Other key features of the Amnesty include the following:

  • During the Amnesty period, no administration fees will be chargeable for changing an employee’s profession or job title on his work permit and residency visa and job titles or profession may be corrected regardless of the employer category  under Nitaqat.
  • An employer with less than 9 employees will be permitted to sponsor a further 4 expatriate employees provided that the employer employs at least 1 KSA national and that following the employment of the additional 4 expatriate employees, the overall headcount does not exceed 9 employees.
  • The Ministry of Labour caps on the proportion of nationalities permitted within a workforce will not apply during the Amnesty in order to enable employers to correct employees’ immigration status (this provision does not apply to applications to sponsor new recruits who are not already in KSA under another company’s sponsorship).
  • Sponsorship transfers are permitted during the Amnesty without the current sponsoring employer’s consent, for example company A (which sponsors the individual but where he does not work) does not have to consent to the transfer of sponsorship to company B (where the employee has actually been working). However, the employee will have a travel ban period of 3 months following sponsorship transfer in order for the original employer to raise any claims or concerns regarding the employee (for example financial liabilities).
  • Individuals who depart KSA as a result of the Amnesty will be fingerprinted before departure but are not banned from re-entering KSA in the future if they secure employment and proper work and residency authorisation.
  • Individuals who entered KSA on a domestic worker visa status may transfer sponsorship to work for a private sector employer subject to the existing employer’s consent and the new employer not falling below the ‘green’ category under Nitaqat following the transfer of such individuals’ visa and work permits to it.
  • An employer established following the Amnesty is not able to have the sponsorship of individuals transferred to it under the terms of the Amnesty.

Future action

The KSA authorities are encouraging all individuals and employers to benefit from the Amnesty and have made it clear that leniency will be shown to those correcting violations as soon as possible. A series of workshops have been held, and newspaper notifications distributed, across the Kingdom. However, once the Amnesty expires, a further series of inspections is expected and penalties are expected to be imposed on violators.
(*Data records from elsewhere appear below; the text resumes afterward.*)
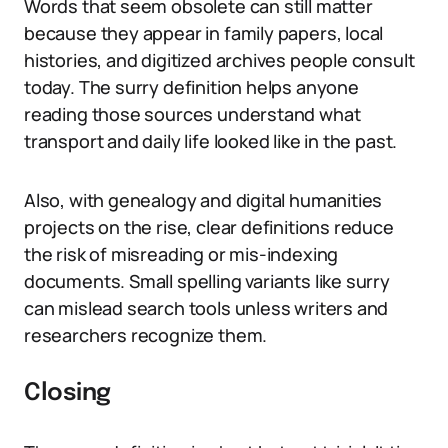
Words that seem obsolete can still matter
because they appear in family papers, local
histories, and digitized archives people consult
today. The surry definition helps anyone
reading those sources understand what
transport and daily life looked like in the past.
Also, with genealogy and digital humanities
projects on the rise, clear definitions reduce
the risk of misreading or mis-indexing
documents. Small spelling variants like surry
can mislead search tools unless writers and
researchers recognize them.
Closing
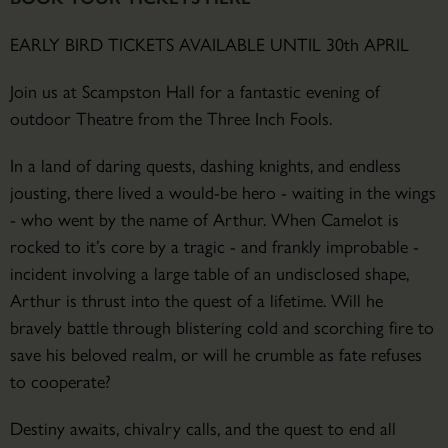
EARLY BIRD TICKETS AVAILABLE UNTIL 30th APRIL
Join us at Scampston Hall for a fantastic evening of
outdoor Theatre from the Three Inch Fools.
In a land of daring quests, dashing knights, and endless
jousting, there lived a would-be hero - waiting in the wings
- who went by the name of Arthur. When Camelot is
rocked to it’s core by a tragic - and frankly improbable -
incident involving a large table of an undisclosed shape,
Arthur is thrust into the quest of a lifetime. Will he
bravely battle through blistering cold and scorching fire to
save his beloved realm, or will he crumble as fate refuses
to cooperate?
Destiny awaits, chivalry calls, and the quest to end all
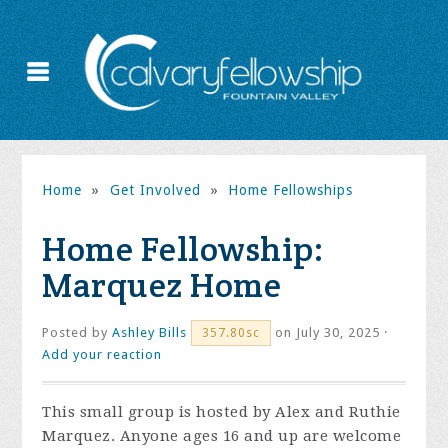
Home
»
Get Involved
»
Home Fellowships
Home Fellowship:
Marquez Home
Posted by
Ashley Bills
on July 30, 2025 ·
357.80sc
Add your reaction
This small group is hosted by Alex and Ruthie
Marquez. Anyone ages 16 and up are welcome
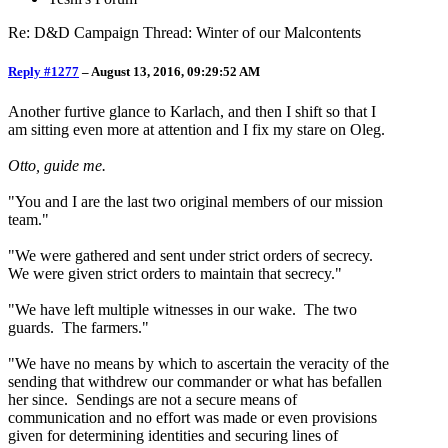
Re: D&D Campaign Thread: Winter of our Malcontents
Reply #1277
–
August 13, 2016, 09:29:52 AM
Another furtive glance to Karlach, and then I shift so that I
am sitting even more at attention and I fix my stare on Oleg.
Otto, guide me.
"You and I are the last two original members of our mission
team."
"We were gathered and sent under strict orders of secrecy.
We were given strict orders to maintain that secrecy."
"We have left multiple witnesses in our wake. The two
guards. The farmers."
"We have no means by which to ascertain the veracity of the
sending that withdrew our commander or what has befallen
her since. Sendings are not a secure means of
communication and no effort was made or even provisions
given for determining identities and securing lines of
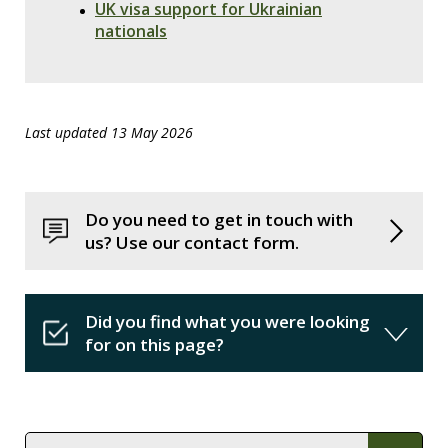
UK visa support for Ukrainian
nationals
Last updated 13 May 2026
Do you need to get in touch with
us? Use our contact form.
Did you find what you were looking
for on this page?
In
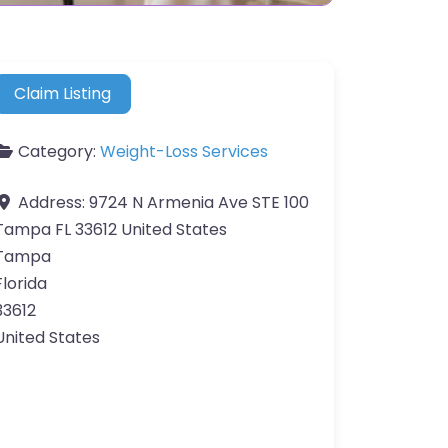
Claim Listing
Category:
Weight-Loss Services
Address:
9724 N Armenia Ave STE 100
Tampa FL 33612 United States
Tampa
Florida
33612
United States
The Amnesty and greater enforcement action must be viewed against a wider aim to promote the employment of KSA nationals and to rationalise the labour arrangements (particularly recruitment) within KSA and in agreement with labour exporting countries such as the Philippines, India, and Indonesia. A series of bilateral agreements are being signed with a number of countries, including Vietnam, Cambodia, India, Sri Lanka, Nepal and Indonesia. These agreements are designed to cover training, medical insurance cover, and employer and employee rights arising out of the employment relationship.

In addition, a series of amendments to the KSA Labour Law have been proposed and published. These, along with other proposals (such as unemployment benefit for KSA nationals and measures to enhance job location and recruitment for returning graduates to KSA), will be covered in our next update.